# A/B Testing - Lab

## Introduction

In this lab, you'll go through the process of designing an experiment.

## Objectives
You will be able to:

* Design, structure, and run an A/B test


## The Scenario

You've been tasked with designing an experiment to test whether a new email template will be more effective for your company's marketing team. The current template has a 5% response rate (with standard deviation .0475), which has outperformed numerous other templates in the past. The company is excited to test the new design that was developed internally but nervous about losing sales if it is not to work out.

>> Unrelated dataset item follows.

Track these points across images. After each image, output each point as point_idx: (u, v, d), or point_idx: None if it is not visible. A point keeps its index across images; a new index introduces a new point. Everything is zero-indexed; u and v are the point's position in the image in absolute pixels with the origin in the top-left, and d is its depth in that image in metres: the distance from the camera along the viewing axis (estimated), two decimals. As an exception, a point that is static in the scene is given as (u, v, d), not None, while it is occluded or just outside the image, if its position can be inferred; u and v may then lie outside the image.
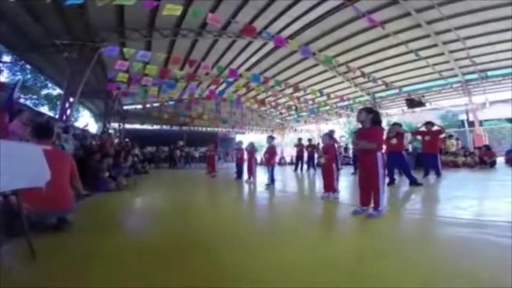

As a result, they are looking to determine how many individuals they will need to serve the new email template in order to detect a 1% performance increase.


## Step 1: State the Null Hypothesis, $H_0$

State your null hypothesis here (be sure to make it quantitative as before)

In [1]:
# H_0 = P = 0.05, MEANING THERE IS NO EFFECT OR DIFFERENCE THAT EXISTS

## Step 2: State the Alternative Hypothesis, $H_1$

State your alternative hypothesis here (be sure to make it quantitative as before)

In [2]:
# H_1 = p =/+ 0.05, MEANING THERE IS AN EFFECT OR DIFFERENCE THAT EXISTS

## Step 3: Calculate n for standard alpha and power thresholds

Now define what $\alpha$ and $\beta$ you believe might be appropriate for this scenario.
To start, arbitrarily set $\alpha$ to 0.05. From this, calculate the required sample size to detect a .01 response rate difference at a power of .8.

> Note: Be sure to calculate a normalized effect size using Cohen's d from the raw response rate difference.

In [5]:
import scipy.stats as stats

def calculate_sample_size(cohens_d, alpha=0.05, power=0.80):
    # Alpha and power
    alpha = 0.05  # Standard alpha level
    power = 0.80  # Desired power
# Z-values for alpha and power
    z_alpha = stats.norm.ppf(1 - alpha / 2)  # Two-tailed
    z_beta = stats.norm.ppf(power)  # Power
    
    # Calculate sample size using the formula
    n = ((z_alpha + z_beta) / cohens_d) ** 2
    return round(n)

# Given values
response_rate_difference = 0.01  # The difference we want to detect
standard_deviation = 0.1  # Assume standard deviation of response rate
cohens_d = response_rate_difference / standard_deviation  # Calculate Cohen's d


# Calculate sample size per group
sample_size = calculate_sample_size(cohens_d, alpha, power)
print(f"Required sample size per group: {sample_size}")


Required sample size per group: 785.0


## Step 4: Plot Power Curves for Alternative Experiment Formulations

While you now know how many observations you need in order to run a t-test for the given formulation above, it is worth exploring what sample sizes would be required for alternative test formulations. For example, how much does the required sample size increase if you put the more stringent criteria of $\alpha=.01$? Or what is the sample size required to detect a .03 response rate difference at the same $\alpha$ and power thresholds? To investigate this, plot power vs sample size curves for alpha values of .01, .05 and .1 along with varying response rate differences of .005, .01, .02 and .03.

In [4]:
#Your code; plot power curves for the various alpha and effect size combinations

## Step 5: Propose a Final Experimental Design

Finally, now that you've explored some of the various sample sizes required for statistical tests of varying power, effect size and type I errors, propose an experimental design to pitch to your boss and some of the accompanying advantages or disadvantages with it.

### Your answer here

## Summary

In this lab, you practiced designing an initial experiment and then refined the parameters of the experiment based on an initial sample to determine feasibility.